Я настолько убедил себя в виновности этого мужчины, что переписал под него всю свою жизнь. Всю книгу! Каждая страница была пропитана им и моей ненавистью к нему. А он просто сидел в кофейне и пил свою воду, даже не подозревая о том, что в моем мире он – главный герой. Меня не было в его собственном мире. Он самый обыкновенный дворник, который мел улицы этого грязного города, и от его ежедневного труда они не становились чище. Он имел от мира свои секреты, но его тайны не имели ко мне ни малейшего отношения. Я смотрел на незнакомого мне человека и придумывал ему роль, отведенную по сценарию мне. Я писал его характер, глядя в свое отражение. Я передавал ему самые худшие свои черты. Я видел в нем дьявола, лишь бы не увидеть его в собственном зеркале…
Это был всего лишь мой сосед, с которым я никогда не сталкивался на лестничной клетке. Который однажды вошел в незапертую дверь и узнал больше, чем ему следовало бы знать. Мы забываем запирать свои двери… И наши демоны оказываются у всех на виду.
Я умер не от разрыва сердца. Нет! Я умер от столкновения. Меня сбил автомобиль, а точнее – женщина, которая не заметила меня, когда я выходил из-за угла.
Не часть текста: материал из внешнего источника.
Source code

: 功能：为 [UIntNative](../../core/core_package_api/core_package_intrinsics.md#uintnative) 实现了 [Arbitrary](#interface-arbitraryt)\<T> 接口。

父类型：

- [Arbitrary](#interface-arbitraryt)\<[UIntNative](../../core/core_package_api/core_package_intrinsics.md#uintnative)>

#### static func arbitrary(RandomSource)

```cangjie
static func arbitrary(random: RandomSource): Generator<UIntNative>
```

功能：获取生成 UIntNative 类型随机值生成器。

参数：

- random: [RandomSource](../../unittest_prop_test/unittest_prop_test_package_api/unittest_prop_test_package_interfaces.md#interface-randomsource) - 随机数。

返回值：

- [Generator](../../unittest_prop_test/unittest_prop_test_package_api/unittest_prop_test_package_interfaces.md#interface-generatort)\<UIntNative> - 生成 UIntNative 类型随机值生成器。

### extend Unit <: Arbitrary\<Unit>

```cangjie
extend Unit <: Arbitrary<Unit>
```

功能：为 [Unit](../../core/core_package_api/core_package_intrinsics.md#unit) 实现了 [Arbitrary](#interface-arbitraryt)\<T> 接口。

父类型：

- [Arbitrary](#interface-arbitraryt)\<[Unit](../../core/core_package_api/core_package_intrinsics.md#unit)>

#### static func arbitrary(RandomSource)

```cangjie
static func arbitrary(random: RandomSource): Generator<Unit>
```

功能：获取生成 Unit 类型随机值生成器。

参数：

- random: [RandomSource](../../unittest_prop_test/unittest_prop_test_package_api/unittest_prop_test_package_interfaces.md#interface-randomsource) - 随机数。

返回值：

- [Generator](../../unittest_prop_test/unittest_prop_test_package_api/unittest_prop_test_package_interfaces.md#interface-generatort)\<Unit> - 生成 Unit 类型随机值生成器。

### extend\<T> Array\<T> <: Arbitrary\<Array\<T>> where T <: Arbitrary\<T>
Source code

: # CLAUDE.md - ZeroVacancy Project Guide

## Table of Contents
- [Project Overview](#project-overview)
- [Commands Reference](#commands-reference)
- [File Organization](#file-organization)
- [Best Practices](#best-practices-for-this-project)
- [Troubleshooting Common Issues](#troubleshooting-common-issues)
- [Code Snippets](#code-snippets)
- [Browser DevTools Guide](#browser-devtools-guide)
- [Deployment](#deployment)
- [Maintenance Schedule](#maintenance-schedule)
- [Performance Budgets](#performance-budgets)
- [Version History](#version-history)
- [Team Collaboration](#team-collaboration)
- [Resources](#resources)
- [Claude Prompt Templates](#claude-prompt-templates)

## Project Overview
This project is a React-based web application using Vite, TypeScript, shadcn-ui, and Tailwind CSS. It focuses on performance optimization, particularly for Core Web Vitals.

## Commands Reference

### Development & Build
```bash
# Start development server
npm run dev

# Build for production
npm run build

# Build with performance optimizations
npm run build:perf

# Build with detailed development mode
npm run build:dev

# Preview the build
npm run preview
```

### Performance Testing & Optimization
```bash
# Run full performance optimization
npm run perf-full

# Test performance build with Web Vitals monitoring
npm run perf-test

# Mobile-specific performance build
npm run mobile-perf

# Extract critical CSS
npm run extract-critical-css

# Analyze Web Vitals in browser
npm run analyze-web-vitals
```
Я прожил всего одну секунду с тех пор, как перестали идти мои ноги. А чувство, словно я заново пережил всю свою жизнь…
Мою книгу Роза отнесла в одно солидное издательство, и ее выпустили большим тиражом посмертно. Она не сказала редактору, что Париж и автор носили одно лицо. И мои читатели никогда не узнают правды. Эту правду знали только два человека – Роза и ее безымянный друг. С которым она улетела в страну восходящего солнца спустя неделю после моей гибели.
Кофейню со временем закрыли, а на ее месте открыли красивый, видный ресторан с безупречной едой и довольными лицами посетителей. Жаль, что мне не удалось отведать их кофе.
Я начинал свою книгу со слов: «Я любил ее, не погубив», а в последние секунды жизни с моих губ никто не снял: «Я губил ее, не полюбив» и не записал в мою книгу постскриптум. А жаль…
Тем вечером, когда мои единственные знакомые покидали этот город на железных крыльях, произошла трагедия. Разбился самолет. Об этом долго писали в газетах, как о происшествии, унесшем сотни человеческих жизней.